- _Excerpted text_:
====

Mozilla's Firefox 42 includes advanced protection against tracking ads, analytics trackers, and social share buttons.

9 Ways To Bulletproof Your Privacy Policy
9 Ways To Bulletproof Your Privacy Policy
(Click image for larger view and slideshow.)

Mozilla rolled out its latest version of the Firefox browser (v42) on Nov. 3 with a new feature that actively blocks anything that tracks you online, including ads and social share buttons. Firefox 42 also includes patches for some security vulnerabilities.

The new feature called Tracking Protection is only enabled when the user is in Private Browsing mode. It continues Firefox's focus on privacy.

"With the release of Tracking Protection in Firefox Private Browsing we are leading the industry by giving you control over the data that third parties receive from you online. No other browser's Private Browsing mode protects you the way Firefox does -- not Chrome, not Safari, not Microsoft Edge or Internet Explorer," vice president of the Firefox product Nick Nguyen wrote on the Firefox blog

Nguyen went on in his statement to explain in further detail what the process will do for users.

"Private Browsing with Tracking Protection in Firefox for Windows, Mac, Android and Linux actively blocks content like ads, analytics trackers and social share buttons that may record your behavior without your knowledge across sites," Nguyen wrote.

====

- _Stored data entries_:
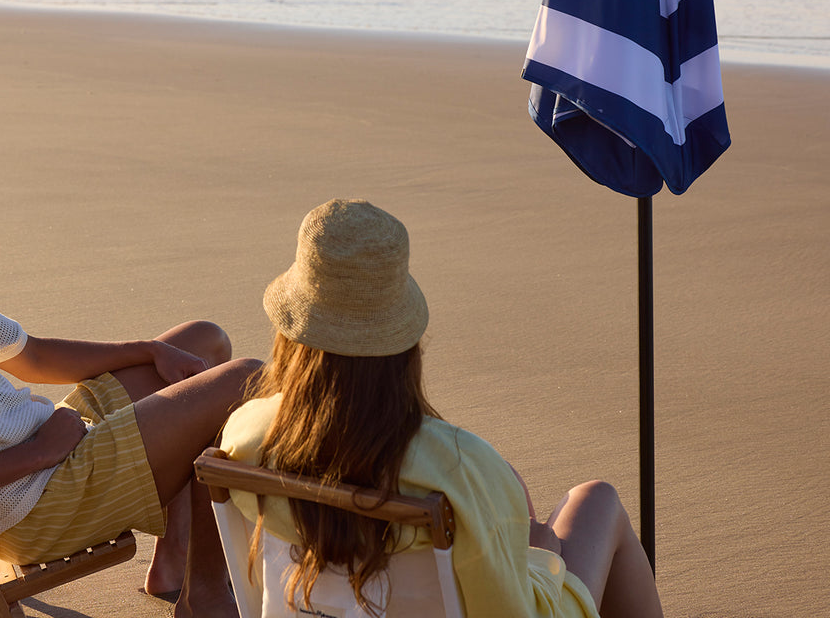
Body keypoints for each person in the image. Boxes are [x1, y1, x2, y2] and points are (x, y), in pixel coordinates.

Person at [0, 92, 260, 618]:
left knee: (200, 341)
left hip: (50, 446)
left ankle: (174, 562)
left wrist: (149, 350)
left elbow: (30, 355)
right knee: (244, 379)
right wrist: (43, 451)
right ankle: (204, 596)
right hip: (36, 503)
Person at [220, 198, 665, 618]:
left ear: (290, 335)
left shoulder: (245, 435)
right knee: (596, 500)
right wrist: (540, 556)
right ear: (403, 345)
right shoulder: (460, 467)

====

- _What you need to do_:
• 1. Please rewrite the Firefox 42 article from the words "Mozilla's Firefox 42" through the words "view and slideshow.)", changing "social share buttons" to "social sharing widgets".
• 2. Summarize the Firefox 42 article in two sentences.

- _Results in order_:
• 1.
Mozilla's Firefox 42 includes advanced protection against tracking ads, analytics trackers, and social sharing widgets.

9 Ways To Bulletproof Your Privacy Policy
9 Ways To Bulletproof Your Privacy Policy
(Click image for larger view and slideshow.)

• 2. Mozilla released Firefox 42 on Nov. 3 with a new Tracking Protection feature that blocks ads, analytics trackers, and social share buttons that may record users' behavior across sites, along with patches for some security vulnerabilities. The feature is enabled only in Private Browsing mode, and Nick Nguyen, vice president of the Firefox product, wrote that no other browser's Private Browsing mode offers the same protection.